Thinking of spending Halloween in Japan? Then why not delve into some Japanese mythology and learn some Japanese ghost stories in time for fright night!
Japan is a country steeped in history, and with history comes unimaginable Japanese legends. Visit the likes of Kyoto, walk down the winding streets of Gion and you might just feel transported back in time.
Like any country rich in history, there is a great amount of Japanese mythology and many Japanese legends. Japanese legends are full of creeps, ghouls, and monsters. Perhaps the number of ghouls stems from the Shinto belief in everything possessing a spirit (literally, everything! Tools have spirits. Brooms have spirits. Houses. Trees. Chairs. Tables.) If everything has a spirit, it wouldn’t take long to come across a particularly nasty one.
The most common evil spirits in Japanese mythology are the Oni (鬼). They are either red or blue, devil-like hulking beings with horns and terrifying glowing eyes. They may come with an extra finger or two, perhaps even a third all-seeing eye in their forehead!
In Japanese legends, they normally reside in the Shinto idea of ‘hell’, though they often come to earth to terrify and even kill humans with their spiked clubs. If you escape their clubs, they might just tear you apart with their claws and boar-like tusks! Though, don’t fancy your chances against an Oni, no matter how gifted of a fighter you are. There is a famous Japanese proverb that says: 鬼に金棒, oni-ni-kanabō. Or: ‘Oni with an iron club’, which is used to mean someone is undefeatable!
The Oni are one of the most famous villains in Japanese mythology and feature in many famous stories and artworks. Market stalls often sell bright red Oni masks with their signature horns and teeth. Nowadays, the Oni is celebrated as a part of Japanese culture, and many dress up as the Oni in cultural parades. However, if you’re a misbehaving child you might still be called ‘Oya ni ninu ko wa oni no ko’ (親に似ぬ子は鬼の子) In other words, naughty children are Oni children!

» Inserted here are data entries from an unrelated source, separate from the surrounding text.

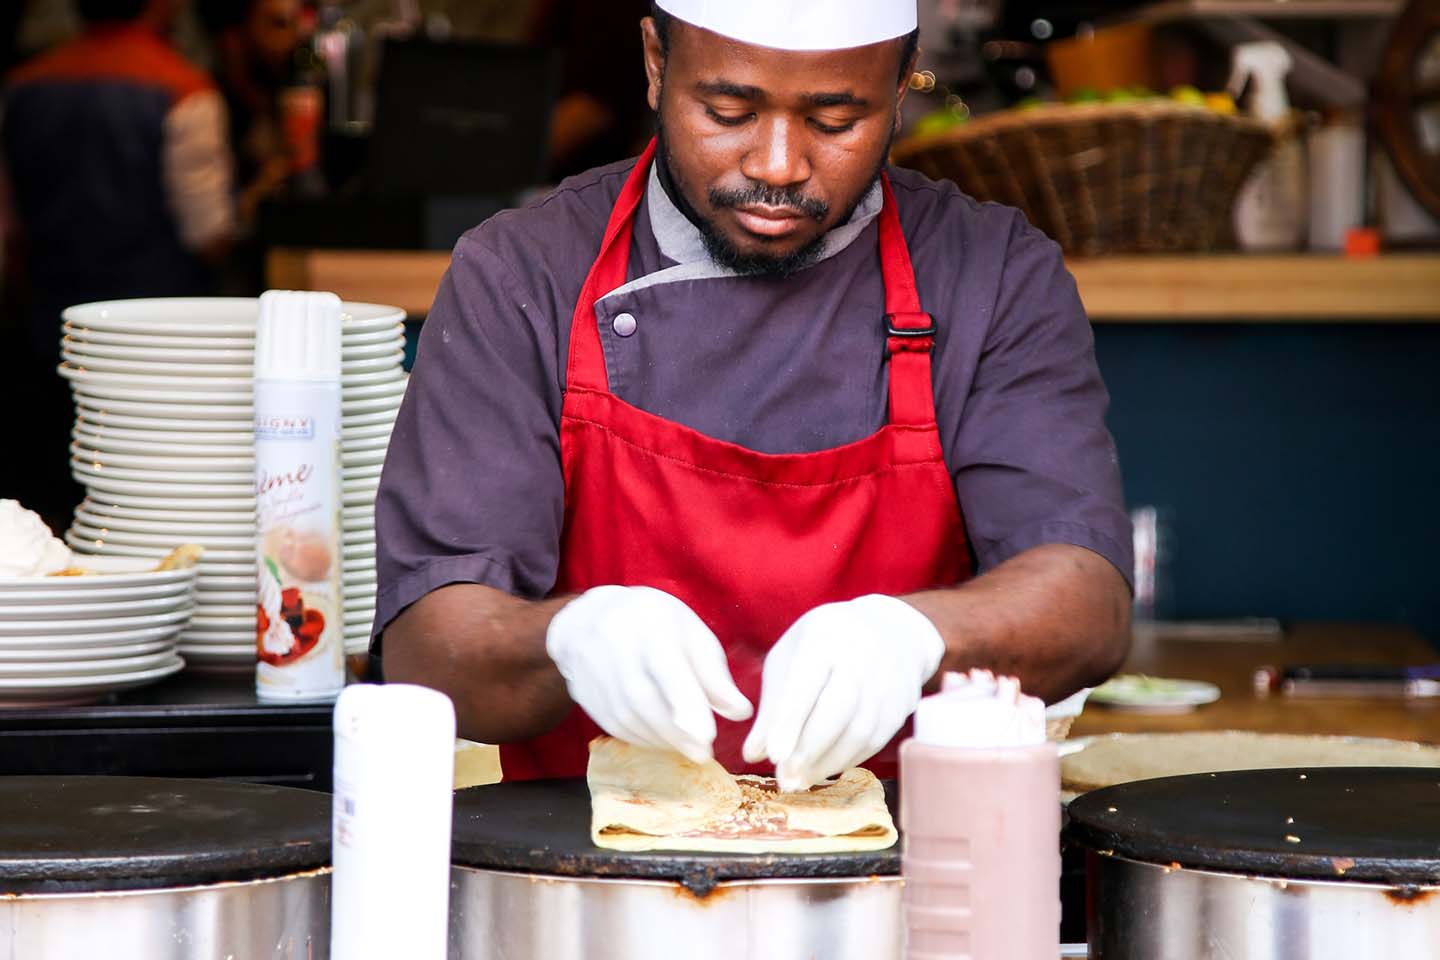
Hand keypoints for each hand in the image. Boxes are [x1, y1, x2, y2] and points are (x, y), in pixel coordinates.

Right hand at [546, 585, 752, 762]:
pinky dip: (642, 738)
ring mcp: (594, 671)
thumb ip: (714, 674)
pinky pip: (614, 724)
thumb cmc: (655, 624)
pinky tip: (662, 739)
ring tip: (688, 747)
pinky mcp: (585, 694)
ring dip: (661, 739)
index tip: (708, 735)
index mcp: (650, 626)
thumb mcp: (691, 633)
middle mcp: (615, 647)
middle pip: (643, 698)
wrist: (589, 618)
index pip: (667, 668)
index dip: (686, 703)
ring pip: (627, 716)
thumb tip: (741, 713)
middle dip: (676, 732)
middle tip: (704, 752)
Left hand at [742, 595, 943, 790]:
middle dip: (809, 749)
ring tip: (798, 781)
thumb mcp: (791, 658)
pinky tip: (823, 770)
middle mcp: (861, 658)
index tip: (772, 755)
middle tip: (784, 778)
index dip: (789, 720)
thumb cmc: (826, 644)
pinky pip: (874, 741)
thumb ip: (772, 706)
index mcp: (825, 639)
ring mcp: (886, 683)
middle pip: (837, 710)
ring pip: (858, 731)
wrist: (891, 631)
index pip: (806, 683)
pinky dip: (846, 761)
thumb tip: (752, 754)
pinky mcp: (900, 706)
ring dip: (826, 762)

Youkai 妖怪 is a broad Japanese term for spirits. They can take many forms, many of them half human half animal (this is a common theme in Japanese ghost stories!) Some of them want to help humans, although this is rare, plus if it’s coming up to Halloween in Japan, we want to hear some scary Japanese ghost stories!
Lucky for you, (or, rather unlucky) most Youkai seem to be out to kill us. Take the Yamababa, for example. These are said to look like old women: sweet, harmless, and helpful. In reality, they are thought to be ghouls set from the mountains to eat humans! These Youkai are a little like the western idea of the witch (powerful, beautiful women out to kill men.)

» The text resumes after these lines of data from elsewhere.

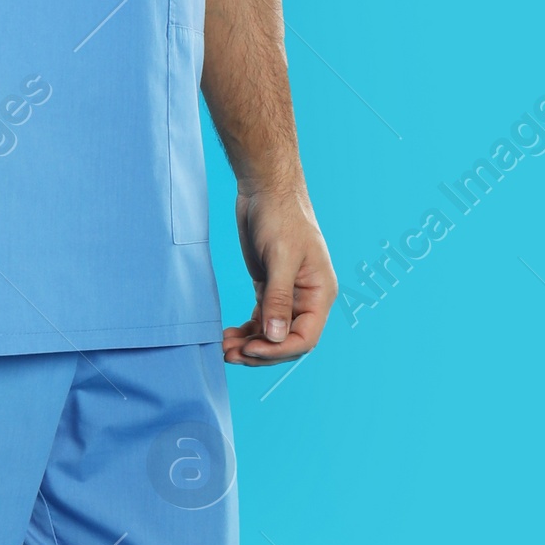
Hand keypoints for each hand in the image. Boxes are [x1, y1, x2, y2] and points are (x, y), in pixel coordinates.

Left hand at [222, 185, 336, 367]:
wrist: (266, 190)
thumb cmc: (281, 217)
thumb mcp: (280, 258)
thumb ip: (278, 300)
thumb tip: (276, 337)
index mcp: (320, 293)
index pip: (305, 338)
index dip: (278, 350)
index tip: (250, 349)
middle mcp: (307, 299)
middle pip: (287, 341)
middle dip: (260, 351)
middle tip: (229, 354)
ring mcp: (288, 295)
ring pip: (271, 334)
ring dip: (249, 345)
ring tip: (224, 348)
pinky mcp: (269, 288)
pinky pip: (260, 320)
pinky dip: (246, 331)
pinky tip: (228, 335)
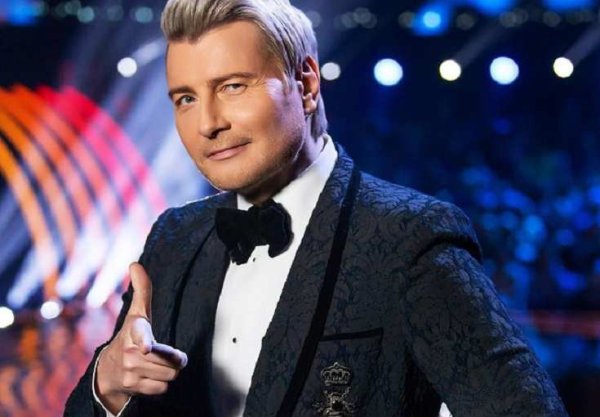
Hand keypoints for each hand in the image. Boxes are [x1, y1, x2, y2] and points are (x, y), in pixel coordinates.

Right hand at [95, 262, 187, 413]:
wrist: (108, 371)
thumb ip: (141, 290)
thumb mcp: (137, 314)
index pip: (140, 335)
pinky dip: (160, 385)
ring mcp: (130, 371)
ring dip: (168, 372)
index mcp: (134, 330)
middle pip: (173, 361)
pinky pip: (163, 388)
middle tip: (161, 355)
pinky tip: (148, 378)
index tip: (146, 348)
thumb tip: (134, 263)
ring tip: (154, 366)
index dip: (144, 342)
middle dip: (173, 360)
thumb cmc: (129, 337)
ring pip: (170, 375)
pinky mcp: (133, 387)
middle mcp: (130, 352)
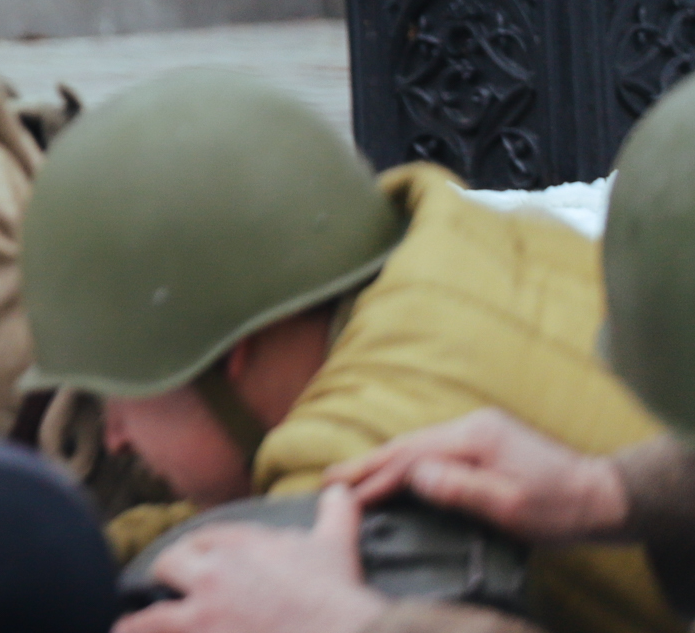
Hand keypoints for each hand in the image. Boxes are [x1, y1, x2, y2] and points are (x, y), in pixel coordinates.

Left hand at [118, 486, 384, 632]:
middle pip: (174, 562)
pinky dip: (136, 632)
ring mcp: (205, 609)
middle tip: (174, 584)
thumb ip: (334, 513)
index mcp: (240, 542)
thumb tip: (339, 489)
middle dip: (172, 572)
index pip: (208, 539)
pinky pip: (156, 629)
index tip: (206, 561)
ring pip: (157, 610)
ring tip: (125, 628)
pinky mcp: (200, 632)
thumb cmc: (339, 595)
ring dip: (142, 620)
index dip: (205, 552)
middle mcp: (215, 571)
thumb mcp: (336, 545)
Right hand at [329, 409, 630, 543]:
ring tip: (352, 475)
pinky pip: (433, 448)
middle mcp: (471, 424)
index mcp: (473, 436)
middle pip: (408, 443)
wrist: (603, 496)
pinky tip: (396, 470)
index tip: (346, 495)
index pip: (411, 456)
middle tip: (329, 478)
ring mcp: (479, 429)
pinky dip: (407, 460)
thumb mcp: (510, 505)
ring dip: (384, 460)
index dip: (375, 476)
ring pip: (418, 444)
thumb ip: (459, 488)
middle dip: (367, 462)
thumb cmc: (559, 507)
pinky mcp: (486, 440)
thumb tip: (413, 476)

Other variations include the Jorogumo, who is a kind of spider-woman – not the superhero! She is half woman, half spider, and disguises herself as beautiful Geisha to lure people into her nest to kill them! As she undresses, her spider legs appear from her back and before you know it, she’s poisoned you and spun you into a cocoon, ready and packed for her lunch.

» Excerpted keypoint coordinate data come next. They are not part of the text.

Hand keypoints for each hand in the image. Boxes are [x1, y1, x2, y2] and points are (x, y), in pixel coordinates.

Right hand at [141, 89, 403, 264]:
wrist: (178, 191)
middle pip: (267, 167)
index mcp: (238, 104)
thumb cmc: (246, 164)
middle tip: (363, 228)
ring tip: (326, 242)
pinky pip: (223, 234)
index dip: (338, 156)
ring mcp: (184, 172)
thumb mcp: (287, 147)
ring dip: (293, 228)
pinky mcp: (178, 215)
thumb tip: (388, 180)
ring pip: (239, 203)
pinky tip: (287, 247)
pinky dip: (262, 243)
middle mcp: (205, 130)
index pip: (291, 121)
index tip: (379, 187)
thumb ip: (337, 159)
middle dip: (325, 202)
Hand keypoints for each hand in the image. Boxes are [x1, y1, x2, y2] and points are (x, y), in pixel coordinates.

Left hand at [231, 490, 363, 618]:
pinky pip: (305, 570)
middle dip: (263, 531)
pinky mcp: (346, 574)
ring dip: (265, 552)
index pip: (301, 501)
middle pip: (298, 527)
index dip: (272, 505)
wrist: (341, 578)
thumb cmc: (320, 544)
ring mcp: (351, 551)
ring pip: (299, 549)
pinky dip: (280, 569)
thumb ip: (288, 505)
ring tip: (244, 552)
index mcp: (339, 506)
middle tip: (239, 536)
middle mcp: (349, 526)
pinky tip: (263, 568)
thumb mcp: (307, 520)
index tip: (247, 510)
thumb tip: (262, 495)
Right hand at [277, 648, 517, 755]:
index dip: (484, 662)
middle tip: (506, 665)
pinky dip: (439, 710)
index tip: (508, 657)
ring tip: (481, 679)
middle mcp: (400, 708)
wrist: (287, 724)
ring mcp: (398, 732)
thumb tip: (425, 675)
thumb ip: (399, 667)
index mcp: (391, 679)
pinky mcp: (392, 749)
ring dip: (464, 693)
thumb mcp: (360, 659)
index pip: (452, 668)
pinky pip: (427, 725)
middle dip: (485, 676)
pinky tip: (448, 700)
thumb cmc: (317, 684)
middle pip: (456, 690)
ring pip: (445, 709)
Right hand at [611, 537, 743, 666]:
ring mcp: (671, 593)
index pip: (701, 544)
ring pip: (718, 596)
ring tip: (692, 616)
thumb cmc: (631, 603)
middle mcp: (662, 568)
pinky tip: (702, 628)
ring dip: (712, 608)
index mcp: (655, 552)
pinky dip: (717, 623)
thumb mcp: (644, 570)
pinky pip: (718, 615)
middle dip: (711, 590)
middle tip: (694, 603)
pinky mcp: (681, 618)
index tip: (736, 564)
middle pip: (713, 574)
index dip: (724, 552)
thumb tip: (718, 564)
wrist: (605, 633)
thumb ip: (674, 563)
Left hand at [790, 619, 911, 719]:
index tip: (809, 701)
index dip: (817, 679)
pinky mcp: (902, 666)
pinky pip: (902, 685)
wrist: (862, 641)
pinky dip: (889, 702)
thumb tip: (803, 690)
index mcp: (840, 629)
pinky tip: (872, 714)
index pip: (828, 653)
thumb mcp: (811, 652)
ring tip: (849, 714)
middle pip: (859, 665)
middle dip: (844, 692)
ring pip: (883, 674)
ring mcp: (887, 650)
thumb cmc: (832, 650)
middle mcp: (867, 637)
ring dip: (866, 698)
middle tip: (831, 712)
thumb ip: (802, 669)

Another of these terrifying ladies is the Yuki-onna, a type of snow witch who hides in the snowy mountains and waits for wandering humans to happen upon her. Again, a beautiful woman, much like the beautiful sirens of the western mythologies, passers-by see her and fall in love – to which she abruptly lures them further into the forest to kill them. Countless Japanese ghost stories are featuring this unruly bunch. If you’re spending Halloween in Japan, why not read your friends a story about the Yamababa to scare them out of their skins!
We said that Youkai are often associated with animals, some more than others. There are fox Youkai, bird Youkai, and snake Youkai, but our favorites are a kind of human-frog-turtle hybrid called Kappa.
Kappa (河童) or River Children are another one of the common Japanese legends. Said to be half-frog and half-human – though somewhat turtle looking too! Some are even depicted as having shells. Perhaps they were the inspiration for the Teenage Mutant Ninja Turtles? – the Kappa is said to live in bodies of water and lure children to their deaths, eating them the moment they set foot in their watery lairs. Parents usually tell this Japanese legend as a means to warn their children of the dangers of water. They might think twice about going swimming once they know about the child-eating Kappa lurking within!
There you have it, three ghouls from great Japanese legends. If you’re interested in Japanese mythology or Japanese ghost stories, be sure to keep looking online! There are many great English translations of traditional Japanese texts. Who doesn’t love a scary story? Now, have a great Halloween in Japan!